Because the pinup photos of the Tattooed Hippie Pirate Mommas shown on their Facebook page and Willingham’s online blog show a lot less skin than, say, the Dallas Cowboys cheerleaders at a Sunday game. Or magazine covers at the grocery store. Or pretty much anything you can find on network TV any day of the week.
What they show are group members dressed up in ’40s- and ’50s-style outfits in poses ranging from sweetly flirtatious to mildly risqué. The women pictured, who all look perfectly darling, are the all-shapes variety of real-life moms, from the petite to the plus-size.
You’d have to be awfully preoccupied with sex to find these photos “sexual in nature.” It’s not as racy as the Sports Illustrated swimsuit issue, or those beefcake fundraiser calendars that show handsome firefighters.
Tattooed Hippie Pirate Mommas, which has sparked branch outlets in other cities, was started in 2011. Willingham, who has two young children, launched it as a kind of online support group and play-date club for the alternative-indie segment of the maternal population.
“We have 500-plus mothers in our group,” Willingham said. “We have social workers.

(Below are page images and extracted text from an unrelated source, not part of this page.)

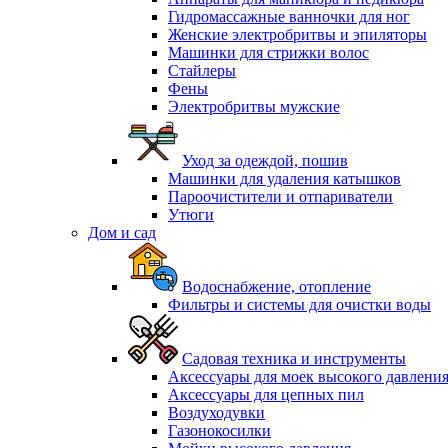
Гидромассажные ванночки для ног
Женские электробритвы и эпиляторы
Машинки для стрижки волос
Стайлеры
Фены
Электробритвы мужские
Уход за одеждой, пошив
Машинки для удаления катышков
Пароочистители и отпариватели
Утюги
Дом и сад
Водоснабжение, отопление
Фильтры и системы для очистки воды
Садовая техника и инструменты
Аксессуары для моек высокого давлени
Аксессуары для цепных пил
Воздуходувки
Газонокосилки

We have very educated women.”
Most of the women are younger, some are artists, some are married, and some are single. They include both working and stay-at-home moms.
Like many young adults, they have tattoos. If I were a lot younger, had a couple of kiddos and some fancy ink, I’d join in a heartbeat.
Well, the Pirate Mommas will be fine. They’ll just apply the funds to other charities they have chosen, including the Juvenile Diabetes Research Foundation and a DeSoto family devastated earlier this year by a domestic murder spree.
What’s distressing here is the terrible message sent by the Denton County center’s ham-fisted decision. In dismissing the Pirate Mommas’ donation, the center’s leaders are implying that fighting the grotesque scourge of child abuse in our community is a privilege reserved for a select, socially approved set.
They’re saying: Just leave it to the so-called civic leaders and church elders and chamber-of-commerce types.
“Due to the highly conservative nature of our organization, we are going to have to respectfully decline being one of your beneficiaries,” said the Denton center’s rejection letter, which was posted on the Pirate Mommas’ Facebook page.
Certainly we need conservatives and Rotarians and Junior Leaguers to stand up for defenseless kids who deserve safe homes and loving families.
We also need liberals, bikers, same-sex couples, musicians and people with pierced noses. We need Tattooed Hippie Pirate Mommas. We need everybody who cares about how this society treats its most vulnerable members.
I want to underscore that child advocacy centers — across the nation, throughout Texas and in Denton County — do vital, desperately needed work. They’re committed to the children they were created to serve.
But this one center, in this one case, made an egregious mistake. Its leaders failed the public, and they failed in the message they conveyed.
In the process, they failed the kids who need help from us all.